In this case, the employer and carrier in applying for a shortened record advised: "The only issues which the carrier is raising on this appeal are the applicability of Sections 18 and 28”. Since the only issues tendered on the claimant’s appeal to the board were "whether or not the claim is barred pursuant to Sections 18 and 28 of the Workmen’s Compensation Law”, and, since the board’s findings on those issues must, under well-known principles, be affirmed, if supported by substantial evidence, there appears to be no sound reason for the board’s insistence that the issues on the carrier’s appeal to this court be framed in terms of substantial evidence (Matter of Kopec v Buffalo Brake Beam-Acme Steel & Malleable Iron Works, 304 NY 65, 70-71). Surely the Attorney-General would not contend that the board may reasonably refuse to approve an otherwise adequate shortened record list solely because an appellant refuses to agree to his formulation of the questions to be reviewed by this court.

Furthermore it is obvious that appellants object less to the specific questions formulated in this case than to the challenged practice by which their adversary is permitted to control settlement of disputes as to the contents of a record on appeal, arguing that initially appellants should be permitted *272to determine within appropriate limits the manner in which they present their case to this court, and that this court is the proper body to settle disputes between adversaries concerning contents of a record. We agree.

We have often held that we will not consider issues not raised in the application to the board for review of a Referee’s decision (Matter of Gore v City of Ogdensburg, 29 AD2d 599; Matter of Galvez v Gold Coast Enterprises, 23 AD2d 600). Since the board’s decision necessarily limits the scope of the issues for our review, and since our review of the board’s findings of fact is limited to the question of substantial evidence, we find no reasonable justification for the practice approved by the board of conditioning approval of shortened-record applications upon giving consent to issues framed by the Attorney-General. We, therefore, find the board’s decision to lack any reasonable basis and direct that the record be settled and certified in accordance with the board’s decision of March 24, 1977, without the invalid condition which attempts to formulate the issues to be considered by this court.

________________________

*Exercise instructions*
1 > Copy from the opinion excerpt, word for word, the passage running from "Furthermore it is" to "record. We agree.".
2 > List every court case that the opinion excerpt cites by name.

*Information shown*
________________________

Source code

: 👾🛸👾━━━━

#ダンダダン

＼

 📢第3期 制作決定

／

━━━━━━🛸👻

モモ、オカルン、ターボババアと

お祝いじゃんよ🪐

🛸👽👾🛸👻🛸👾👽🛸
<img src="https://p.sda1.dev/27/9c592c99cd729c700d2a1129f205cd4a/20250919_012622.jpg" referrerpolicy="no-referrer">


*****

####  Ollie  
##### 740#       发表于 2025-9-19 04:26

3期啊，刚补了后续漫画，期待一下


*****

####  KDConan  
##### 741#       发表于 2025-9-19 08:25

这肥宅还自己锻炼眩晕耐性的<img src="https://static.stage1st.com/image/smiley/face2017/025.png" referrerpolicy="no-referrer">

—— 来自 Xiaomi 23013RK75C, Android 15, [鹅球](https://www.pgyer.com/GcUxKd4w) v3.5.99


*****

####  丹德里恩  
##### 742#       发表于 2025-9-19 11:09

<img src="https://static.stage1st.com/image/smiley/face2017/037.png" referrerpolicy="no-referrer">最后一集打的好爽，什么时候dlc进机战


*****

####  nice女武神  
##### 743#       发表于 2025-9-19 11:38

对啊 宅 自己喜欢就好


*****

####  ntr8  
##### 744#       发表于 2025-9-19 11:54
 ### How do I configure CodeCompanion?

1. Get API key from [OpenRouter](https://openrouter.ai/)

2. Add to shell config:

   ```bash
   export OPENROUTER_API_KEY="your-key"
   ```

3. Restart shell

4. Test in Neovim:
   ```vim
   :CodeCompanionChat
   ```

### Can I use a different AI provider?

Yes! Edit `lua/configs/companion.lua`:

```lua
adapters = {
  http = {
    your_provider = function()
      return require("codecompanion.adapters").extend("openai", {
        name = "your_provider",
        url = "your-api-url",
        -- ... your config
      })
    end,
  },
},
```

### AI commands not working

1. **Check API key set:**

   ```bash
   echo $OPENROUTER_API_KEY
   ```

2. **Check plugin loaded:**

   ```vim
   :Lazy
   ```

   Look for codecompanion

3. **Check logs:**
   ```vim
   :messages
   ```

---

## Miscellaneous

________________________

*Written responses*
1 >
Furthermore it is obvious that appellants object less to the specific questions formulated in this case than to the challenged practice by which their adversary is permitted to control settlement of disputes as to the contents of a record on appeal, arguing that initially appellants should be permitted *272to determine within appropriate limits the manner in which they present their case to this court, and that this court is the proper body to settle disputes between adversaries concerning contents of a record. We agree.

2 >
- Matter of Kopec v Buffalo Brake Beam-Acme Steel & Malleable Iron Works, 304 NY 65
- Matter of Gore v City of Ogdensburg, 29 AD2d 599
- Matter of Galvez v Gold Coast Enterprises, 23 AD2d 600